▸ Explore the material
• 1. In the text on libel law, rewrite as a short list the paragraph that begins "879. STATUTES OF THE UNITED KINGDOM", keeping its main facts.
• 2. Repeat word for word the stretch of the libel-law text from "879. STATUTES OF" through "should be published.".

**** Given text

The committee divided on the question that the clause as amended stand part of the bill. Ayes 30: Noes 38; Majority 8. . . . Clause struck out.

879. STATUTES OF THE UNITED KINGDOM OF GREAT BRITAIN AND IRELAND (Stats. at Large, vol. 35, p. 649.) 1843, 6 & 7 Vict, c. 96, An Act to Amend the Law respecting Defamatory Words and Libels. § 6. . . On the trial of any indictment or information for a defamatory libel, the defendant having pleaded such plea as hereinafter mentioned, the truth of the matters charged may be inquired into, but shall not amount to a defence, unless it was for the public benefit that the said matters charged should be published.

880. ALEXANDER HAMILTON. Argument for the Defence in People v. Croswell. (Prosecution for a libel on Thomas Jefferson, President of the United States. 1804. Works, VII, 339). . . . The liberty of the press consists, in my idea, in publishing the truth, from good motives and for justifiable ends, though it reflect on the government, on magistrates, or individuals. . . . In speaking thus for the freedom of the press, I do not say there ought to be an unbridled license; or that the characters of men who are good will naturally tend eternally to support themselves. I do not stand here to say that no shackles are to be laid on this license. I consider this spirit of abuse and calumny as the pest of society. I know the best of mer are not exempt from the attacks of slander. Though it pleased God to bless us with the first of characters, [Washington], and though it has pleased God to take him from us and this band of calumniators, I say that falsehood eternally repeated would have affected even his name. Drops of water, in long and continued succession, will wear out adamant. This, therefore, cannot be endured. It would be to put the best and the worst on the same level. I contend for the liberty of publishing truth,

with good motives and for justifiable ends, even though it reflect on government, magistrates, or private persons. I contend for it under the restraint of our tribunals. When this is exceeded, let them interpose and punish. . . .

********
**** Supplied material

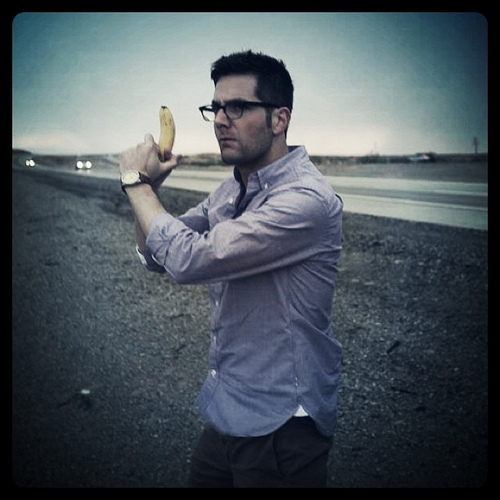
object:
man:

********
**** Supplied material

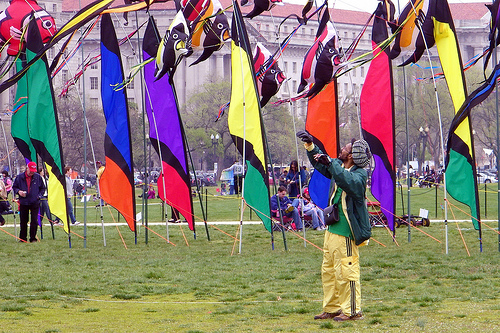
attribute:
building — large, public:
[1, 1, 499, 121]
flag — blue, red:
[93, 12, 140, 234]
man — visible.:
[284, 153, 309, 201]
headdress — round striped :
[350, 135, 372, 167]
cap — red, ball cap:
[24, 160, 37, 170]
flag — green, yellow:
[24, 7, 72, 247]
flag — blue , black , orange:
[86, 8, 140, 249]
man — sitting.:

********

▸ Answers
• 1.
- Source: Statutes of the United Kingdom of Great Britain and Ireland (Stats. at Large, vol. 35, p. 649), 1843, 6 & 7 Vict., c. 96, an Act to Amend the Law respecting Defamatory Words and Libels, § 6.
- Applies to the trial of any indictment or information for a defamatory libel, once the defendant has entered the plea the Act describes.
- The truth of the matters charged may be looked into.
- Truth is not a defense unless publishing those matters was for the public benefit.

• 2.
879. STATUTES OF THE UNITED KINGDOM OF GREAT BRITAIN AND IRELAND (Stats. at Large, vol. 35, p. 649.) 1843, 6 & 7 Vict, c. 96, An Act to Amend the Law respecting Defamatory Words and Libels. § 6. . . On the trial of any indictment or information for a defamatory libel, the defendant having pleaded such plea as hereinafter mentioned, the truth of the matters charged may be inquired into, but shall not amount to a defence, unless it was for the public benefit that the said matters charged should be published.